In its message, the Cambodian government stressed that Prince Ranariddh, who was chairman of the Supreme Council of King Sihamoni, had made an important contribution to the nation, religion and the king.

Prince Norodom Ranariddh passed away at the age of 77 on Nov. 28 in France at 3:40 pm, Cambodia time, due to a chronic disease. Chap Nhalivuth, Prince Ranariddh’s half-brother, said he had been sick since a car accident that took place during the political campaign for the 2018 national elections and in which he had been critically injured.

 The body of Prince Ranariddh is due to arrive in Cambodia at 11 am on Dec.5, 2021.

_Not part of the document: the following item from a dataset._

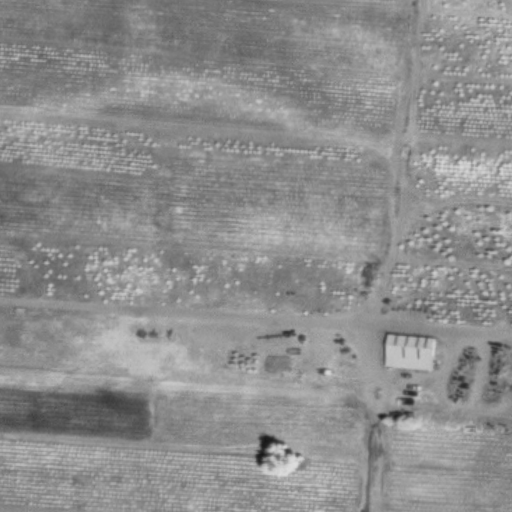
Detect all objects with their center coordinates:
building: (409, 351)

Venerable Heng Boy, a monk at the Odong Pagoda in Kampong Speu Province, said that, as a Cambodian, he felt saddened by the loss of Prince Ranariddh, a respected person of Cambodia who was involved in politics and was willing to play a role to rebuild the nation. Prince Ranariddh had served as first prime minister following the national elections of 1993 held after the signing of the Paris Peace Agreements in 1991, which had officially put an end to war in the country. 

“I feel happy that he did these things, and sorry that he has passed away,” Boy said.

Veng Pheakdey, a student at the Royal University of Phnom Penh whose home is Kampong Cham Province, said he felt sorry by the loss of Prince Ranariddh who, during this lifetime, had built schools and hospitals, especially in the area around his hometown of Kampong Cham as he has learned through reading and his own observation.

Pheakdey, who said he respects and loves the royal family, added that the prince had strived to rebuild the country when he served as first prime minister although his tenure was short. This has been his contribution to the country, he said.  

“I feel sorry and may his soul rest in peace,” Pheakdey added.